Your ghost hunting group is recording the sound inside a haunted Stanford classroom for 20 hours as MP3 audio files. About how much data will that be, expressed in GB?

# Megabytes vs. Mebibyte

• Marketers like to interpret a megabyte as 1 million bytes (less memory to make)
• Mebibyte is the actual 1024 * 1024 bytes

# Data Compression

• Compression involves storing information using fewer bytes
• Lossless vs. lossy compression
• Original data
• 12000, 12002, 12006, 12007, 12010, 12006, 12005
• One potential lossless scheme - store differences:
• 12000, +2, +4, +1, +3, -4, -1
• One potential lossy scheme: store every other number
• 12000, (xxx), 12006, (xxx), 12010, (xxx), 12005
• Recreated data: 12000, (12003), 12006, (12008), 12010, (12007), 12005

# Huffman Compression

• Lossless text compression
• Idea: not every letter is used equally
• Give each character a custom encoding
• More frequent characters get shorter encodings, z and q get encodings longer than a byte
• Note: computers are fastest at reading at the byte level
Character ASCII value ASCII (binary) Huffman (binary)
`' '` ` 32` `00100000` `           10`
`'a'` ` 97` `01100001` `       0001`
`'b'` ` 98` `01100010` `    0111010`
`'c'` ` 99` `01100011` `     001100`
`'e'` `101` `01100101` `         1100`
`'z'` `122` `01111010` `  00100011010`

Source: Marty Stepp

# Other compression schemes

Scheme Lossless vs. Lossy?
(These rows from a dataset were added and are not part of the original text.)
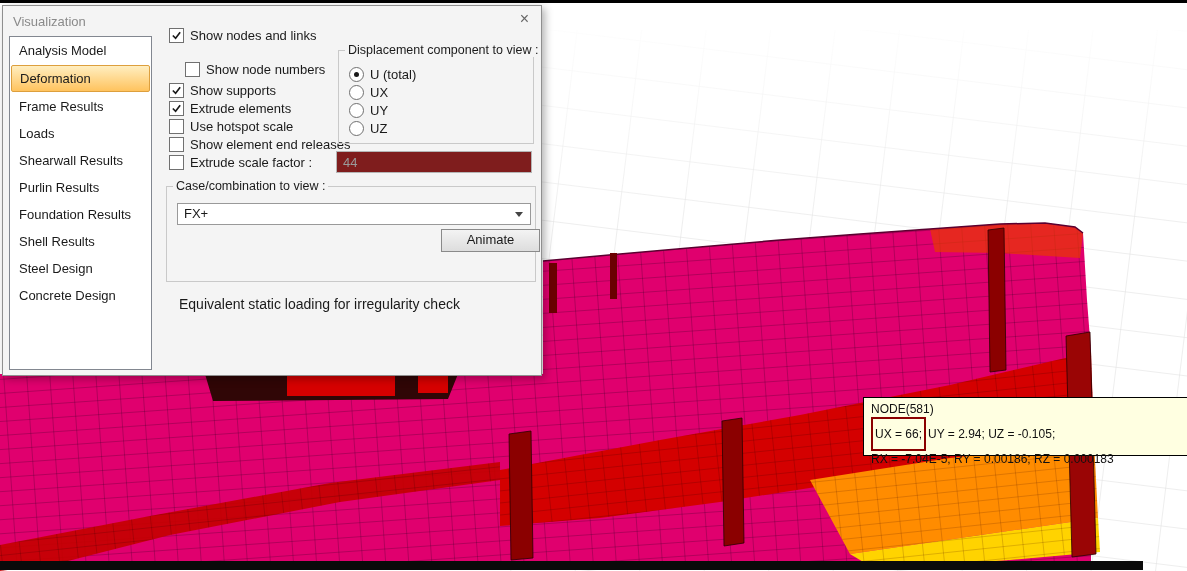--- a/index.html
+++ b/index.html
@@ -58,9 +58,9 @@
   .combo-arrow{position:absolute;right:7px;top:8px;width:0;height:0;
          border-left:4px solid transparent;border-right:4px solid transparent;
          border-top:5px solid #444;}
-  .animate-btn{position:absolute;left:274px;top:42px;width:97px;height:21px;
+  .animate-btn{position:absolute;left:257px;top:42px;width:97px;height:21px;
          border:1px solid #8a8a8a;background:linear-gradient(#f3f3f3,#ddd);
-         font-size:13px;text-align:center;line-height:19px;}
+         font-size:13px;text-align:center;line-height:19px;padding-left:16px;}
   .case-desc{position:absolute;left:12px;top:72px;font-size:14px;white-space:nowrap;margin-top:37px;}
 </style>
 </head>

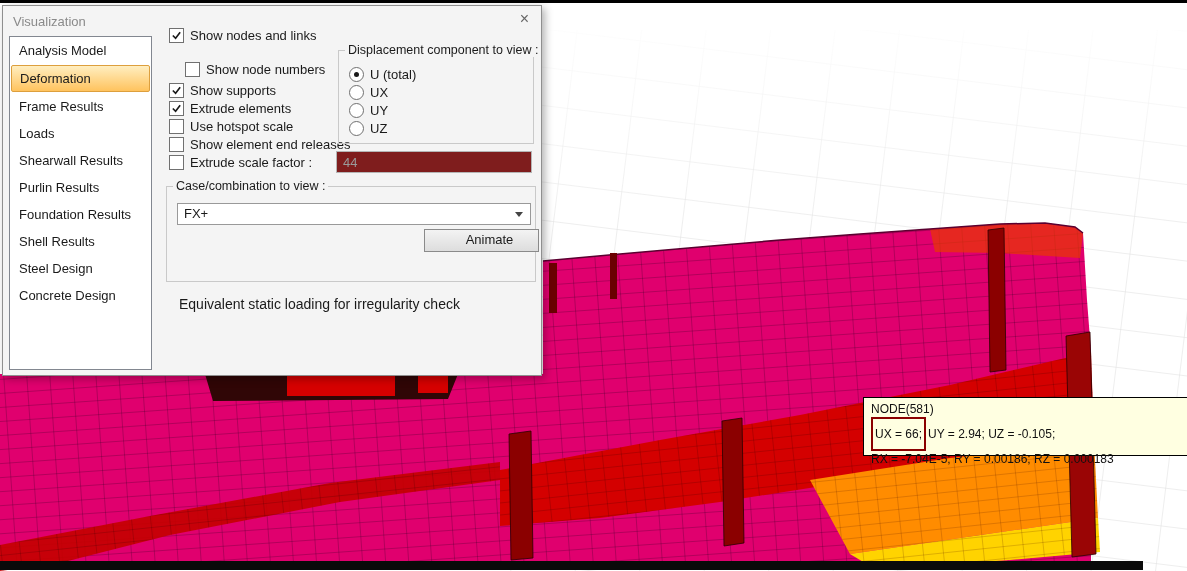--- a/index.html
+++ b/index.html
@@ -158,8 +158,8 @@
       <div class="side-item" data-selected="false">Purlin Results</div>
       <div class="side-item" data-selected="false">Foundation Results</div>
       <div class="side-item" data-selected="false">Shell Results</div>
+      <div class="side-item" data-selected="false">Concrete Design</div>
       <div class="side-item" data-selected="false">Steel Design</div>
-      <div class="side-item" data-selected="false">Concrete Design</div>
     </div>
 
     <div class="row r1">

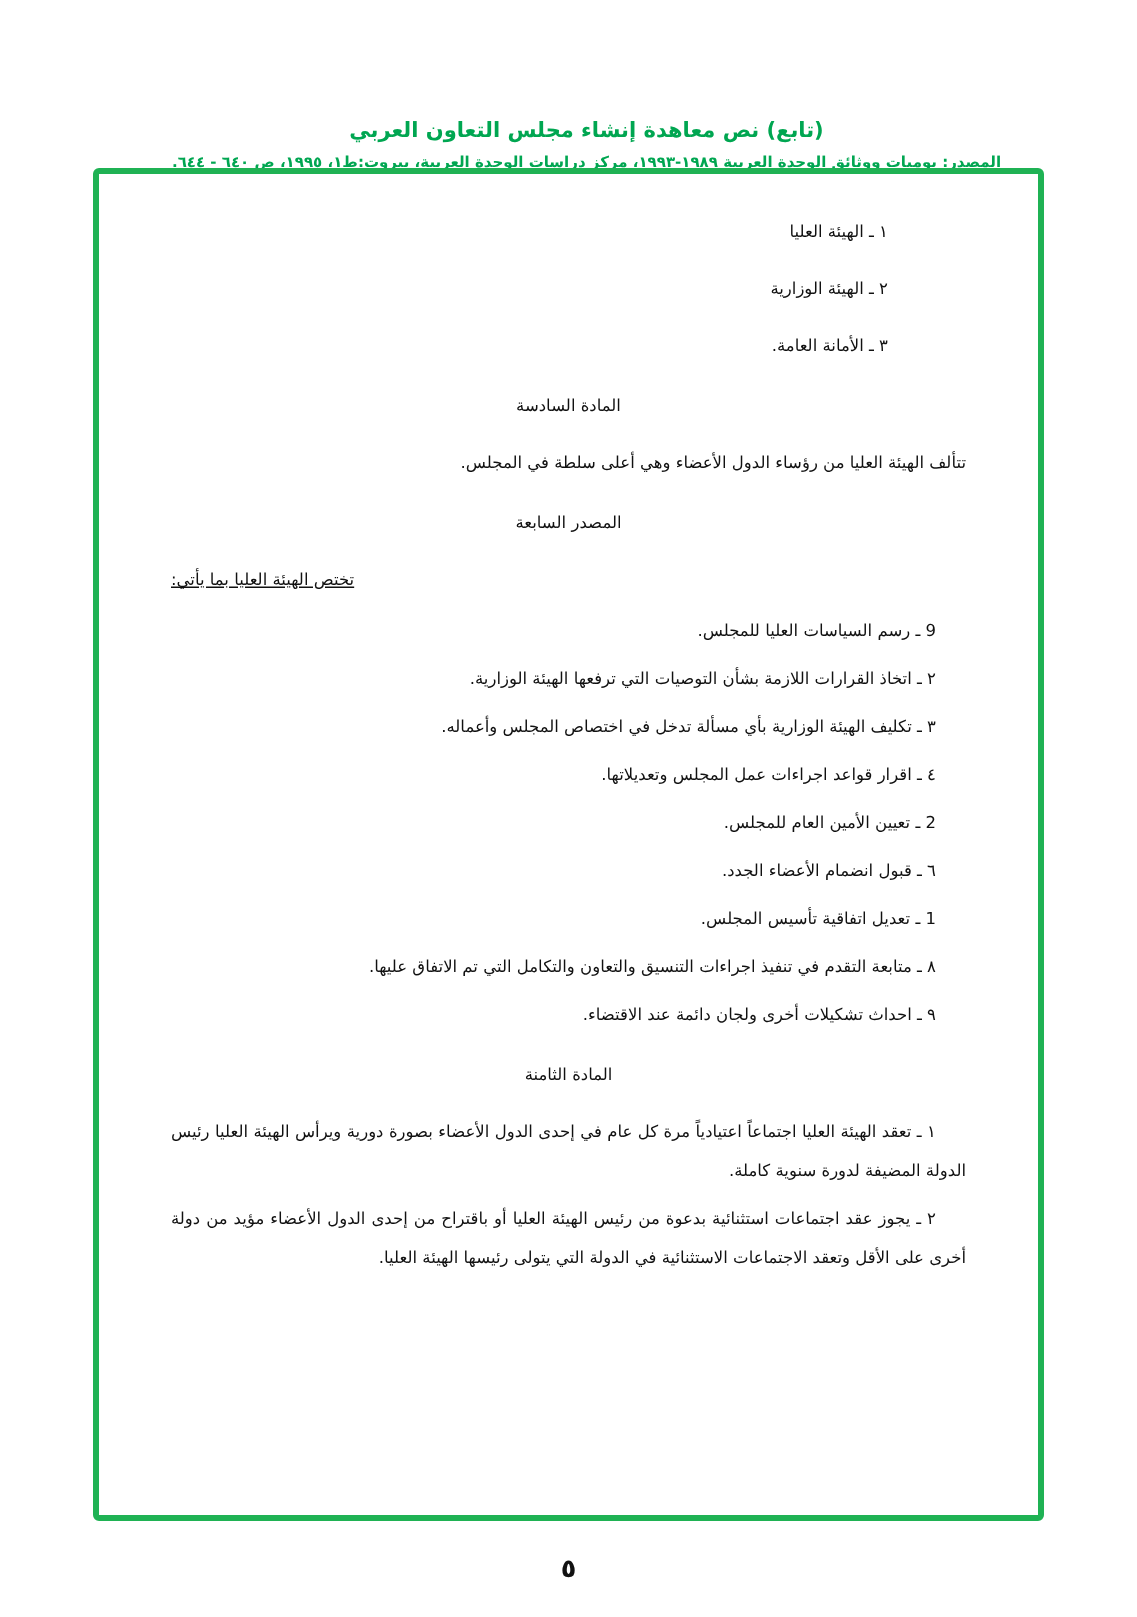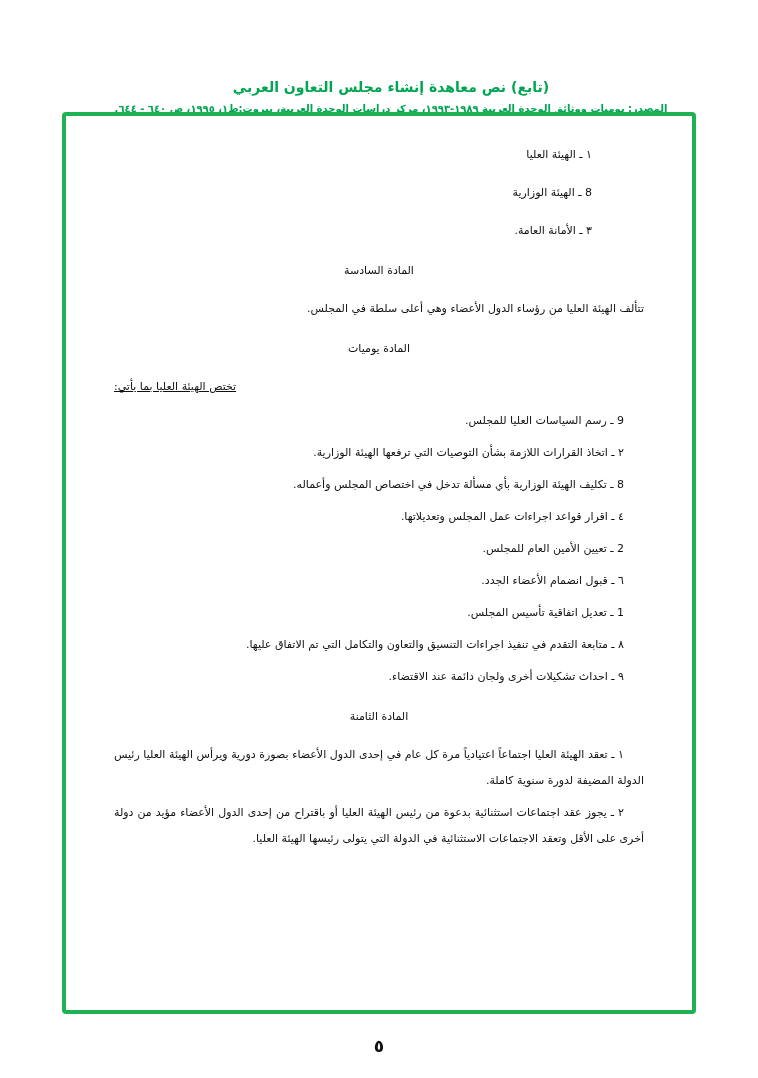--- a/index.html
+++ b/index.html
@@ -107,7 +107,7 @@
   <div class="frame">
 
     <p class="top-item">١ ـ الهيئة العليا</p>
-    <p class="top-item">8 ـ الهيئة الوزارية</p>
+    <p class="top-item">٢ ـ الهيئة الوزارية</p>
     <p class="top-item">٣ ـ الأمانة العامة.</p>
 
     <p class="article-heading">المادة السادسة</p>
Medium Notes
MP3 Lossy Audio 10x less space, but still sounds good
JPEG Lossy Images Free and open source;
very widely used and supported
GIF and PNG Lossless Images PNG is a little bit better;
mostly used for non-photographs

# Lossy Compression

The image on the right has been extremely compressed, taking up about 29% of the space as the image on the left.

# Announcements

• A note on the readings (they're optional)
• First homework due tomorrow
• Thanks to Shreya for covering Thursday's lecture!
• Please email Shreya and me if you need any accommodations

# Code: Variables

• Variable: a name for a piece of memory
• Quickly change code output
• Store value for easy access
• Name (`myName`) without spaces and value (`"Ashley Taylor"`)
• Change value with an equals (`=`) sign

# Code: Getting input

• Input keyword: `prompt`
• The argument is the question you ask the user

# A very fancy calculator

• Variables can store numbers too
• Math operations work as normal: `+ - * /`
• Use `=` to store the result

# You try it!

• Write code to ask the user for two numbers, then print their sum.
• Hint: `parseInt("4")` gives you the number 4

# Conclusions

• Computers store data in bits using binary.
• Collections of bits are more useful for communicating information.
• Different types of information are stored differently. Data can be compressed to maximize storage space.
• We can label places in memory using variables.